(Dataset entries)
- - - - - - -

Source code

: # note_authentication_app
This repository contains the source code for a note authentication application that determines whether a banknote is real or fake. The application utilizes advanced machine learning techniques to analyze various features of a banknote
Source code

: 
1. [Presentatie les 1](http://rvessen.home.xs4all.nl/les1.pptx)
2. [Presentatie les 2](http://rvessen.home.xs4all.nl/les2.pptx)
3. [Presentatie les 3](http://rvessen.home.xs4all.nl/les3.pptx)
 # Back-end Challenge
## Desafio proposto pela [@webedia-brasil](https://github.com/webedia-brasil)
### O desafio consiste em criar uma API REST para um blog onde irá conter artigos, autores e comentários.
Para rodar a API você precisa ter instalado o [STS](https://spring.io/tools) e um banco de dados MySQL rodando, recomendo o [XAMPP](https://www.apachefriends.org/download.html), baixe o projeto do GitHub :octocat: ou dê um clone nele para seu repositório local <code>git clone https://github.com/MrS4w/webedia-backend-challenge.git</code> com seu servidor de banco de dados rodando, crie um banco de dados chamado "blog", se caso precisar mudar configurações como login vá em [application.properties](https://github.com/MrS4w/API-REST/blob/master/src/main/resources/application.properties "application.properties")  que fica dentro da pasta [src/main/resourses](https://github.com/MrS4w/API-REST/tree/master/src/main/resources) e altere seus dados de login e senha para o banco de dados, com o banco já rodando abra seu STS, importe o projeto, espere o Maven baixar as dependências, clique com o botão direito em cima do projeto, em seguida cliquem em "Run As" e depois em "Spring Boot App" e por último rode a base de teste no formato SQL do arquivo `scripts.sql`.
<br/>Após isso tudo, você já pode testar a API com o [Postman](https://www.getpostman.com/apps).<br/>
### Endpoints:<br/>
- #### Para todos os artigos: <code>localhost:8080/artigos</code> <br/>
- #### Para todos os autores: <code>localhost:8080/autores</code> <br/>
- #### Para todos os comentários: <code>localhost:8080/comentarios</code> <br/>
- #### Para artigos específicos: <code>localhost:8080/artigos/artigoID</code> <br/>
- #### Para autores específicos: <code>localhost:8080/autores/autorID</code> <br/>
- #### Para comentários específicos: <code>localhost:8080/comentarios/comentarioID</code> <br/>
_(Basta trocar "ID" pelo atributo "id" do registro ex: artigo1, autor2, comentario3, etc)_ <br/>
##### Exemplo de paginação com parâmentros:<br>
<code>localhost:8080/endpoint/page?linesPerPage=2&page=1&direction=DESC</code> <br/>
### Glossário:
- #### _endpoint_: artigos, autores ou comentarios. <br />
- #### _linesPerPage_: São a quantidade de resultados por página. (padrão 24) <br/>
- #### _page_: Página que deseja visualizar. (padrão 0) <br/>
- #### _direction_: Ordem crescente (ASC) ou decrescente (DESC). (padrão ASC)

- - - - - - -

> **Problem statement**
Could you return all lines from the data above that contain the string "Presentatie"?

> **Response for this exercise**
1. [Presentatie les 1](http://rvessen.home.xs4all.nl/les1.pptx)
2. [Presentatie les 2](http://rvessen.home.xs4all.nl/les2.pptx)
3. [Presentatie les 3](http://rvessen.home.xs4all.nl/les3.pptx)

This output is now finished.